Winter Depression – it’s a form of SAD (Seasonal Affective Disorder)
First, let me tell you that there’s also SAD that happens for people who live in warmer weather. It happens when it gets to summer, and the depression is brought on my heat and humidity, not so much the lack of daylight hours (and for me, the unbelievably bitter cold that adds to my sadness.) I’ve been told the cold isn’t really a factor in my seasonal depression, but I have be honest…. if I go away to a warmer climate during the winter months, I’m much less depressed. Soooo, for me, I truly believe it is a combination of the lack of daylight hours, and the cold.
Second, SAD isn’t something to ignore. If you’re going through your year, every year, without a true bout with depression, and then suffer with depression each year at the same time of year – it’s more than likely SAD. It can be treated for many with a little light therapy, and some even take meds that increase serotonin in the brain. Personally, I’m just relying a bit more heavily on my therapist and friends to get through the winter. Once the clocks change, now that I understand I have depression, I do know it’ll take me a few days to kind of break out of the winter blues.

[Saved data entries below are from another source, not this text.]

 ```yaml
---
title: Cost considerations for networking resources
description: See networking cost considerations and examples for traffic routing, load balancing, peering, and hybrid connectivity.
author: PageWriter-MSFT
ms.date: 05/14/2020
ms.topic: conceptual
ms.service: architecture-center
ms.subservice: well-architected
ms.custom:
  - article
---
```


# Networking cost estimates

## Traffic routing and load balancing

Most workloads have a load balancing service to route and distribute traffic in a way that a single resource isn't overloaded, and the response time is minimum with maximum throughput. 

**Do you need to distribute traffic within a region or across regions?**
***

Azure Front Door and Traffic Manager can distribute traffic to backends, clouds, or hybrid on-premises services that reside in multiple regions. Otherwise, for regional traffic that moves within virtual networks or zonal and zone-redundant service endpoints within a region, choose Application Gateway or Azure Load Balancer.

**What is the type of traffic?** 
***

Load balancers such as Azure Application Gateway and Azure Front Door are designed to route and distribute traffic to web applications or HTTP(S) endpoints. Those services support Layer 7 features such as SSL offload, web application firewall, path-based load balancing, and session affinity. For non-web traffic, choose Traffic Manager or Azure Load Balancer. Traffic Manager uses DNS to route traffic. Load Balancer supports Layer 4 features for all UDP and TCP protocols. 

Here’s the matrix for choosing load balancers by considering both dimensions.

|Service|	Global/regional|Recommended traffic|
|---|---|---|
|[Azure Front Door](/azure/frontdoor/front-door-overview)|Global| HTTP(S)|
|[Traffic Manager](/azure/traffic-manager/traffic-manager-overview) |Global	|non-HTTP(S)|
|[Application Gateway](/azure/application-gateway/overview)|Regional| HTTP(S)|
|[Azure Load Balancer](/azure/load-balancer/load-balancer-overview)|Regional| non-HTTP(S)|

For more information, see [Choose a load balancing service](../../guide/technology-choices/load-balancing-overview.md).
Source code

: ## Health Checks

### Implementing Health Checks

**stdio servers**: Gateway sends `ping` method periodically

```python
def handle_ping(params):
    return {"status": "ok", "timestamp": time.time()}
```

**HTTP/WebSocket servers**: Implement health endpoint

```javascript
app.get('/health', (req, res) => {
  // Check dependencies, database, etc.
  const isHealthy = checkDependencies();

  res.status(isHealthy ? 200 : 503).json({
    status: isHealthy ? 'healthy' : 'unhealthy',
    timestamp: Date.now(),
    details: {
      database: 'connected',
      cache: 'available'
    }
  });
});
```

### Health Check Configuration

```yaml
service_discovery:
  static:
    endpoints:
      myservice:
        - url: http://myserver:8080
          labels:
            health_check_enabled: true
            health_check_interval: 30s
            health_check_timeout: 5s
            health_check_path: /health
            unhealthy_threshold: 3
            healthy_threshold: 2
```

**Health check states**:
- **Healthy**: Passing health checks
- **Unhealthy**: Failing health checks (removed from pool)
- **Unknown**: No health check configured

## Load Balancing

It’s a learning process every day
I wouldn’t have known I even have depression without having finally asking for help. Going through all the years, in my talks with her, have opened up my eyes to the struggles I have endured for years. It’s crazy to think I should have been getting help for most of my life. I quickly block those thoughts, though. It’s not a good idea to go backwards. The best thing I do each day is learn more about my depression, the triggers for my anxiety, as well as my depressive states. It’s important for me to focus on the future, but not too far into the future. I keep looking forward, and forcing myself not to look back, because I’m unable to change the past.
However, understanding my patterns, helped my therapist break the news to me: you’re one of the ones who has SAD, and that’s okay. As she told me a few times “now you know, now you have the tools to work through it. No weakness, just empower yourself!”
Damn straight. And now, I can share with others, and perhaps just one other person will realize what is going on in his, or her, life and won’t feel so alone. If you’re out there, it’s not all in your head, my friend. It’s real. Talk to someone TODAY.